Ugratara Devalaya is a temple dedicated to Ugratara located in the western side of Jor Pukhury tanks in the heart of Guwahati city in the Lotaxil (Latasil) locality in Northeast India. The Ugratara Temple in Uzan Bazaar in the eastern part of Guwahati, Assam, is a Shakti shrine. Legend has said that the navel of Sati, first consort of Shiva, is related to this temple. Ugratara in Assam is generally identified with Tiksna-Kanta, Eka-Jata, etc., of the Buddhist pantheon. Dikkara vasini has two forms, Tikshna kantha and Lalitha kantha. Tikshna kantha is black and pot bellied, also called as Ugra Tara or Eka jata. Lalitha kantha is gracefully attractive, also called as Tamreshwari.

In the garbhagriha of Ugra Tara there is no image or idol of her. A small pit filled with water is considered as the Goddess. There is a Shivalaya beside Ugra Tara temple and a pond behind both temples.

The present temple was constructed in Saka 1647 (1725 CE) during the reign of the Ahom king Siva Singha, as recorded in a stone inscription at the temple. The shrine or religious establishment, however, appears to have existed before the construction of the present building. A copper-plate inscription dated to Saka 1637 (1715 CE) records a grant of land to the temples of Kamakhya, Pandunath and Ugratara.

An earlier origin for the shrine has been proposed by several scholars. Kanak Lal Barua identified the stone enclosure around the site with Durjaya, the capital of the Kamarupa Pala king Ratnapala, and suggested that a temple of Ugratara may have been constructed within the citadel by Ratnapala or his successor Indrapala. Maheswar Neog also associated the site with the early worship of Ekajata or Ugratara and attributed a subsequent reconstruction of the temple to Ratnapala or Indrapala. This interpretation has been repeated in later scholarship, although no surviving inscription has yet been identified that directly attributes a temple at the site to either Pala ruler.

==Sthala Purana==

Once upon a time, Yama (Lord of the Hell) made a complaint to Brahma that nobody is coming to Hell from Kamarupa because of the sacredness of the area, despite committing sins. Brahma carried this complaint to Vishnu. Vishnu took them to Shiva. Lord Shiva ordered Goddess Ugra Tara to drive away all the people who are living in Kamakhya. She sent her army.
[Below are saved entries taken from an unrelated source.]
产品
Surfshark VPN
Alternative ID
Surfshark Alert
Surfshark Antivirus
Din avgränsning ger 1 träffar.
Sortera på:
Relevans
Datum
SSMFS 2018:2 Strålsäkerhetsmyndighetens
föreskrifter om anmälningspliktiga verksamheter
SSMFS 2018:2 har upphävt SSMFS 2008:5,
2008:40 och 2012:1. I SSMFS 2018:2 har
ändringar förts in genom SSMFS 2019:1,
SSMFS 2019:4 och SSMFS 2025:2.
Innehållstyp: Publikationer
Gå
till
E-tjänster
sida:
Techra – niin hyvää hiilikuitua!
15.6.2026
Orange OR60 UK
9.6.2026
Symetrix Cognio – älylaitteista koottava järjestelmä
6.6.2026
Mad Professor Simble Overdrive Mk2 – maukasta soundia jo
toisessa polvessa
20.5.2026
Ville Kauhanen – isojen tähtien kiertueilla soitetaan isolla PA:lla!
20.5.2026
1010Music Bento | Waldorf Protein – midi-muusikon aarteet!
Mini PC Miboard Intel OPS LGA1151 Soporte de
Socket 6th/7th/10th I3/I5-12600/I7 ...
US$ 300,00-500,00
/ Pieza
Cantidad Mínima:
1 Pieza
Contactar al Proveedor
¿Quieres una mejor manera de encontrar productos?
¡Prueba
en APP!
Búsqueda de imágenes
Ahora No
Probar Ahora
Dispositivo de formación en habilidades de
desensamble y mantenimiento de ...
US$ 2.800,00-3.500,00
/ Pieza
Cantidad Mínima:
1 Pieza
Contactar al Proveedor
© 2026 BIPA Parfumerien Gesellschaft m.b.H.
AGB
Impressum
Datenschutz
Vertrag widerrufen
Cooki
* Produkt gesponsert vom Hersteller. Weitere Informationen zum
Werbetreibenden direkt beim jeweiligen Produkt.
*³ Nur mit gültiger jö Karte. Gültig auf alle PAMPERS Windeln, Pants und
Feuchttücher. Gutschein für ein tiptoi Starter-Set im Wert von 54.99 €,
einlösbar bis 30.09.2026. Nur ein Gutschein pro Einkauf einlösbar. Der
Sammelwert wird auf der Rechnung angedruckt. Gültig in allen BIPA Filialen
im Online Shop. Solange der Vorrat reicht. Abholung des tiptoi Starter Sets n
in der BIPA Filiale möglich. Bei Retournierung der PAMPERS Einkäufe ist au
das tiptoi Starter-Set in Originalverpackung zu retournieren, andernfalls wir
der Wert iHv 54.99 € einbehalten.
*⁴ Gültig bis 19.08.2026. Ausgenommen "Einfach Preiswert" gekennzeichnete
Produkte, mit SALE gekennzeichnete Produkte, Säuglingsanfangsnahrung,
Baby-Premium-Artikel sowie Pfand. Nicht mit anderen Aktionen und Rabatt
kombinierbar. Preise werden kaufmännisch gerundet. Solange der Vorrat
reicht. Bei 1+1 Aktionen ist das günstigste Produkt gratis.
In the course of this drive, they laid their hands on Rishi Vasishtha who was meditating on Shiva at Sandhyachal. Vasishtha became angry and cursed Ugra Tara and Shiva. From then onwards all the Vedic (Shiva) sadhanas are given up in Kama rupa and Ugra Tara became a Goddess of Vamachara sadhana. All her army became Mlechhas.

==Sadhana==

Ugra Tara is worshiped in general like Kamakhya. She likes liquor, flesh, Modaka, coconuts, and sugar cane.